§ **Objective**
Carry on the article about the Wake Up! WA breakfast show, picking up right after its last sentence.

§ **Reading passage**

################

- Also known as: Wake Up Perth!
- Genre: Breakfast program
- Created by: Carol Wallbank
- Country of origin: Australia
- Original language: English
- No. of seasons: 4
- No. of episodes: 500+

Production
- Production locations: Perth, Albany, Bunbury
- Running time: 60 minutes including commercials

Original release
- Network: Access 31
- Release: September 2005 – 6 August 2008

= Wake Up! WA =

Wake Up! WA was a breakfast television show broadcast in Western Australia. It was broadcast on Access 31 from 2005 until the station's demise in 2008.

==Overview==
Wake Up! WA was a forum for Western Australians to discuss the latest matters affecting West Australian life. Guests often represented local charities, community or sporting organisations. The show updated viewers on local news, sport, weather, fuel prices and current affairs. With the success of Wake Up! WA, many opportunities became available for new talent to have real world experience in live television production that would otherwise be impossible.

Jason Weeks, host of the show since its inception, interviewed more than 2,000 prominent politicians, business people, charitable bodies, sporting groups and community organisations. Demelza Goudie, a Western Australian music buff and community radio announcer took over from Sarah Lawrence as co-host for two seasons. Lawrence was originally brought on after the departure of the original co-host, Lisa Cooney, while the news and weather positions were available on a rotational basis for those brave enough to face the early morning starts for no pay. To split the workload, in 2007 the show was hosted on Mondays and Tuesdays by Edwina Nattrass and Matt Hern, a former regular guest presenter who provided viewers with financial advice. For the rest of the week, the journalist and presenter Anita Tassone hosted alongside Weeks, the only on-air team member to have been with the show since its inception. The final season, in 2008, had Tassone and Weeks hosting the show full-time, providing a minimum of four interviews per day, on a variety of socially relevant topics. Because of continued growth, the last seasons of Wake Up! WA were also uploaded to ISP iinet's server for their subscribers to watch in their media lounge.

################

§ **Dataset**
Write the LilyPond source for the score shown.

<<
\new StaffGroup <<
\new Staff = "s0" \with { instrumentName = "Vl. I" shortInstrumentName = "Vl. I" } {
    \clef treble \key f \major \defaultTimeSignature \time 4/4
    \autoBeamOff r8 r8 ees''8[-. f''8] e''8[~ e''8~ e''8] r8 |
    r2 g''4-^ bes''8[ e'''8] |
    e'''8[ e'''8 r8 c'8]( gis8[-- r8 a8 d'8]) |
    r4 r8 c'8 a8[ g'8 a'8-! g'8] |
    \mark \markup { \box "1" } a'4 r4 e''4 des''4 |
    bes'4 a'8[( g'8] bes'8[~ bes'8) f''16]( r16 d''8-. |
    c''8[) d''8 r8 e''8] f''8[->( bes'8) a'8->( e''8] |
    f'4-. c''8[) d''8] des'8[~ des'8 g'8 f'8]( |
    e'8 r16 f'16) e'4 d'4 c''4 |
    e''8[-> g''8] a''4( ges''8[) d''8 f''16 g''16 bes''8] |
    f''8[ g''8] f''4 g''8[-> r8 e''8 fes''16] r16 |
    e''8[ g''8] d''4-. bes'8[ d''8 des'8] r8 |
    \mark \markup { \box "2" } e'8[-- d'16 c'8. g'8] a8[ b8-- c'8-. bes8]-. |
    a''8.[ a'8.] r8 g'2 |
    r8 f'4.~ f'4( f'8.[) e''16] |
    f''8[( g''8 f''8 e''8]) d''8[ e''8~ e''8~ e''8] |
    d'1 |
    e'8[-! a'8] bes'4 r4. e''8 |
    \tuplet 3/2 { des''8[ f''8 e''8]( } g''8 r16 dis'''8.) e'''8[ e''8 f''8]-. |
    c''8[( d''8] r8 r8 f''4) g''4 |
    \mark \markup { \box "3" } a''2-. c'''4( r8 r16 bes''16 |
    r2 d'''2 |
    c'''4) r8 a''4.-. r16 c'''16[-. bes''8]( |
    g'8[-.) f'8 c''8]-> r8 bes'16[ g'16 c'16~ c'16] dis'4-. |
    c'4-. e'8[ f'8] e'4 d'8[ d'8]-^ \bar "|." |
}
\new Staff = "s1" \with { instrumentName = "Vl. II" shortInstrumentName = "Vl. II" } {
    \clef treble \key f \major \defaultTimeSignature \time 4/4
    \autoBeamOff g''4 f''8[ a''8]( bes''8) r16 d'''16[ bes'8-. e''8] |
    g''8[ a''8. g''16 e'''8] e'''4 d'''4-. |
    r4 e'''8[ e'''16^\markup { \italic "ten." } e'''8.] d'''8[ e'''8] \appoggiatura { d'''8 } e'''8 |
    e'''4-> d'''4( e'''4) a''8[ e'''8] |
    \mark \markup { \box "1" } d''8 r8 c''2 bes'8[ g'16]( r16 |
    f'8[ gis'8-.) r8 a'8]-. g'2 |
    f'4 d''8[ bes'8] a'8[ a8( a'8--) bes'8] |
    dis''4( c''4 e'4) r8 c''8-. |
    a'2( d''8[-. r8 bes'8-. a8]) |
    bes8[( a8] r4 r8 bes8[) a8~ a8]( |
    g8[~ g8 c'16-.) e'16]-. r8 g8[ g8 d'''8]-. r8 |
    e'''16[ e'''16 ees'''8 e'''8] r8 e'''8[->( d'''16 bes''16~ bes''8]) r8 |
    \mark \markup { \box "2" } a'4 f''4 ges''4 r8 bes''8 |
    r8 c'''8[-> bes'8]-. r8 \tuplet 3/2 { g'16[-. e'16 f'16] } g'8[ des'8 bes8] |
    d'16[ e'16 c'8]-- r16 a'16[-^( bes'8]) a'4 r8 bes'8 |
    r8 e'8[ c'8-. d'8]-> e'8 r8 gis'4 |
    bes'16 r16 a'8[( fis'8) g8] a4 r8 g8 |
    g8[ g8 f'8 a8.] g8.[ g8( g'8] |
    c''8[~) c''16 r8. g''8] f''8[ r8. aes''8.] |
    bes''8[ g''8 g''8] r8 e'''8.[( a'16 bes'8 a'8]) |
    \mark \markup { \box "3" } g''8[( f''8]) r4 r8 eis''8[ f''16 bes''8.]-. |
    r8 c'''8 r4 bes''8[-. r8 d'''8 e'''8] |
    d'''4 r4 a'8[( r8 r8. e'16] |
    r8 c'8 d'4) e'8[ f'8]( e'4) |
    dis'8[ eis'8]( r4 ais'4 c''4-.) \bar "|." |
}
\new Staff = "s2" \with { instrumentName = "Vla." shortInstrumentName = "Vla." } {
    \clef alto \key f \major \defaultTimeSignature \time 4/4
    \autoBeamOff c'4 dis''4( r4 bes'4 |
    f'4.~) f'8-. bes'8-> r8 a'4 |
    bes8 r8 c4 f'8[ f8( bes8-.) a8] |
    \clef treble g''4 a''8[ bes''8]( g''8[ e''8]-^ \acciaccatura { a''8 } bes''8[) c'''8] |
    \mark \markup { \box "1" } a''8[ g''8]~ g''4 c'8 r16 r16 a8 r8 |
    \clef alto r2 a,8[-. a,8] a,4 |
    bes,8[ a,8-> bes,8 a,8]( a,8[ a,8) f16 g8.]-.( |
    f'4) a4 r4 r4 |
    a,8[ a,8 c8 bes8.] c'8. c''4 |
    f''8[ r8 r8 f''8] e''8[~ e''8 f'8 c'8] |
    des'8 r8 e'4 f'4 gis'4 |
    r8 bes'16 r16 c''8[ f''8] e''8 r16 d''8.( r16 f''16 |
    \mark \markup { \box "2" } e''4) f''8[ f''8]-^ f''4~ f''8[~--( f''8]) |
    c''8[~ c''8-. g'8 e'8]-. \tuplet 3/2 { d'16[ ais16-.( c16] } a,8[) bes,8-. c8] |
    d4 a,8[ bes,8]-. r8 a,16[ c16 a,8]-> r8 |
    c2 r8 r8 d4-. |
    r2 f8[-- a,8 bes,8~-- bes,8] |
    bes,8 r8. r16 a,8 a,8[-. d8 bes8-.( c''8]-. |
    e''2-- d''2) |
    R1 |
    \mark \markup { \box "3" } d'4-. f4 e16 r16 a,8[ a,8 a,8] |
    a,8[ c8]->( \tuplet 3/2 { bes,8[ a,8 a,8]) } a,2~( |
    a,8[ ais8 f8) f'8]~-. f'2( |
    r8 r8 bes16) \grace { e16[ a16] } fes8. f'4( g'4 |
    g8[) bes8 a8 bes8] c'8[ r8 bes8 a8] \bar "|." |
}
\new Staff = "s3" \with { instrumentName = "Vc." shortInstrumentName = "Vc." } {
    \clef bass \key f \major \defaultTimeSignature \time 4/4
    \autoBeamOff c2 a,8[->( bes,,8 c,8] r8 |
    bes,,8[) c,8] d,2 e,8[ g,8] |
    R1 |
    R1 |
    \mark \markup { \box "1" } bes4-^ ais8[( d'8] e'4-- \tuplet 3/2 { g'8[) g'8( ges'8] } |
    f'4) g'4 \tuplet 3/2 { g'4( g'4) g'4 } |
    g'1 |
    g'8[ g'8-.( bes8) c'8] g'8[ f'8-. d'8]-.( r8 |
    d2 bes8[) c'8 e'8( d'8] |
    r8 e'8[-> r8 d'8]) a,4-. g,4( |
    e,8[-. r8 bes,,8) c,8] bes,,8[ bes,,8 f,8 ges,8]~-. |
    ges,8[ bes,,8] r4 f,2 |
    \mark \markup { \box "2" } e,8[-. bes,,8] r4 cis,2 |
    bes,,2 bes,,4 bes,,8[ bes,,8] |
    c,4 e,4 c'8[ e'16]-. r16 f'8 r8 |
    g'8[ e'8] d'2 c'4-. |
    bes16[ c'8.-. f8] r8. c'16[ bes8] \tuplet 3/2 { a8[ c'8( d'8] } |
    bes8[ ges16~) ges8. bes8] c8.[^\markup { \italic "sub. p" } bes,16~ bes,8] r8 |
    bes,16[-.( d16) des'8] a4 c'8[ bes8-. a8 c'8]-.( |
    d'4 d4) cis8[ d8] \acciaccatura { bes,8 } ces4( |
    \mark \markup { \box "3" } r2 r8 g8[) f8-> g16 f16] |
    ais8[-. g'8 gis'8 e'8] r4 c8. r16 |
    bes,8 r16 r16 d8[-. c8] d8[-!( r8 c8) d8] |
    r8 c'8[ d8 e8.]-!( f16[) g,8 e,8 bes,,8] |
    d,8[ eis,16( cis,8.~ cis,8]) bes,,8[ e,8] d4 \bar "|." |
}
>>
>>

################

§ **Written response**
==History==
Previously known as Wake Up Perth!, the show began broadcasting in September 2005. The show's presenters were chosen through a reality TV show called Your Big Break. This involved auditioning over 300 people for the available roles, through a weekend workshop to test contestants' ability to think fast, react to a changing environment, and not take themselves seriously. The original cast members were Jason Weeks and Lisa Cooney as hosts, Jo Newman on news and Alisa presenting sport and weather.

Originally intended as a 12-week program, the popularity of the show ensured its future. With its growing popularity in 2006, Wake Up WA began rebroadcasting the live show each day (7-8 am) in a later time slot (10.30-11.30 am) to allow more viewers to watch the program. In less than a year, by mid-2006, the show had reached 300 original episodes, joining only a few locally produced shows that had ever reached this mark so soon.

In early 2006, Wake Up Perth! was nominated for four Antenna Awards, winning the award for Best New Producer. In 2008, the show won Antenna Awards for Best News and Current Affairs Program.

On August 6, 2008, Access 31 ceased transmission. At the time, Wake Up! WA had an estimated audience of 45,000 viewers for the live show, with another 25-30,000 tuning in for the daily rebroadcast. Over 500 episodes of the show had been produced. The producers had weighed up alternative broadcast options at the time, which ultimately did not eventuate.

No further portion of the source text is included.